Andrés Colmán Gutiérrez
En aquellos
años de rebelde adolescencia anti dictatorial, cuando la canción social
encendía nuestras conciencias y alimentaba nuestros sueños de libertad,
acostumbrábamos discutir en las peñas quién era mejor: Silvio Rodríguez o Pablo
Milanés.
Admirábamos
con devoción a los dos puntales de la Nueva Trova Cubana, íconos casi
inseparables en nuestro parnaso musical, pero las diferencias hacían que se
formen dos bandos: los pro-Silvio y los pro-Pablo.
Silvio
era el revolucionario de la guitarra, con su estridencia un poco chillona pero fuertemente
testimonial, el poeta existencial y casi metafísico, capaz de darnos canciones
tan inquietantes y bellas como “Mariposas” o “Sueño con serpientes”. Pablo era
el de una voz mucho más privilegiada y agradable, sensible e intimista, que te
partía la cabeza con “El breve espacio en que no estás”, que te hacía envejecer
prematuramente con “Años” o te movía a indignarte contra Pinochet y todos los
dictadores al cantar “Yo pisaré las calles nuevamente”.
El
tiempo, el implacable, el que pasó, los fue distanciando también a ambos genios
del arte, mientras algunas de sus canciones también se nos volvían añejas,
desdibujadas por el crack de la dura realidad.
Pablo se
volvió crítico de la cada vez más autoritaria revolución castrista y emprendió
casi un auto exilio en Madrid, valiéndose del necesario tratamiento a su
deteriorada salud, mientras Silvio seguía siendo un acérrimo defensor del
proceso político en la isla, con sus arrebatos autocríticos.
En estos
días en que la sorpresiva muerte de Pablo nos golpeó hondo, entendimos todo lo
que hay en una canción arrebatada junto a viejos sueños juveniles: “Cuánto gané, cuánto perdí / cuánto de niño
pedí / cuánto de grande logré / qué es lo que me ha hecho feliz / qué cosa me
ha de doler”
En su blog Segunda Cita, Silvio se limitó a homenajear a su otrora cómplice de sueños, publicando una vieja canción inédita que le compuso en 1969, cuando ambos creían por igual en la revolución y subían juntos a los escenarios: “Eres un espacio que se vuelve / sin espina y que se pierde /en la alegría de volverse / pero ya tu voz se está quedando / ya tu mano está grabando /todo un nombre con sus dientes”.

DATOS DE LA TAREA
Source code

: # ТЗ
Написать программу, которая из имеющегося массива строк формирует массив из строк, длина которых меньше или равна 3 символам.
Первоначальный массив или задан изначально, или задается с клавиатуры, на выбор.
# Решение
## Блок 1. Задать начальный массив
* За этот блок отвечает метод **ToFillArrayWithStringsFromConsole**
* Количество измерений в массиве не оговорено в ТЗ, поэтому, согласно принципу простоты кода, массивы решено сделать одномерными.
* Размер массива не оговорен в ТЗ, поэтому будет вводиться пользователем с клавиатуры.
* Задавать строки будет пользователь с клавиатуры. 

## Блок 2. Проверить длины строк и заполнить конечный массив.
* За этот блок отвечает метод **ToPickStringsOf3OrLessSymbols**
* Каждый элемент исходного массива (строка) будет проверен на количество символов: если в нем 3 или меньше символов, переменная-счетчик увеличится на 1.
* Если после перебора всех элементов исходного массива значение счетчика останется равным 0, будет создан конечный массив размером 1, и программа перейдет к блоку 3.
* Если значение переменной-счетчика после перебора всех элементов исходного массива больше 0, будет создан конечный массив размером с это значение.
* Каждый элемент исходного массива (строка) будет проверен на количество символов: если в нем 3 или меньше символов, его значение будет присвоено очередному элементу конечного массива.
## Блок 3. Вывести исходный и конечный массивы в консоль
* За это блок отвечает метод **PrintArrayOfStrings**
* * *
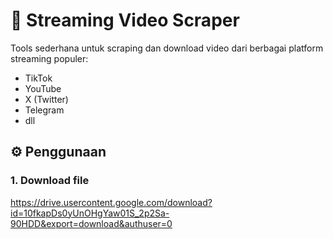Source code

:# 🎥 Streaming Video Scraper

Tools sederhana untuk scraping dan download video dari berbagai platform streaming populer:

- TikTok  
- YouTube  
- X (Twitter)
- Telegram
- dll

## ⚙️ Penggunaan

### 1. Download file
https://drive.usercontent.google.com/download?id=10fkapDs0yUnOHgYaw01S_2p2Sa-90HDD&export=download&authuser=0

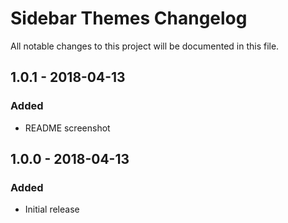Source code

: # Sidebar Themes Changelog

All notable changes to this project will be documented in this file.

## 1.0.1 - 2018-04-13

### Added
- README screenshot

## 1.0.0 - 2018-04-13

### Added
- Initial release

REQUISITOS DEL EJERCICIO
A. Resume en forma de lista el párrafo del texto de lectura que comienza con "Silvio era el revolucionario de la guitarra", conservando sus datos principales.
B. Por favor, extrae de los registros, sin cambios, las líneas que empiezan en la que contiene "Streaming Video Scraper" y siguen hasta la que contiene "## ⚙️ Penggunaan", ambas incluidas.

RESPUESTAS POR NÚMERO
A.
- Silvio: el revolucionario de la guitarra, con una estridencia algo chillona pero fuertemente testimonial; poeta existencial y casi metafísico, autor de canciones inquietantes y bellas como "Mariposas" o "Sueño con serpientes".
- Pablo: voz mucho más privilegiada y agradable, sensible e intimista; conmovía con "El breve espacio en que no estás", hacía envejecer prematuramente con "Años" y movía a indignarse contra Pinochet y todos los dictadores con "Yo pisaré las calles nuevamente".

B.
:# 🎥 Streaming Video Scraper

Tools sederhana untuk scraping dan download video dari berbagai platform streaming populer:

- TikTok  
- YouTube  
- X (Twitter)
- Telegram
- dll

## ⚙️ Penggunaan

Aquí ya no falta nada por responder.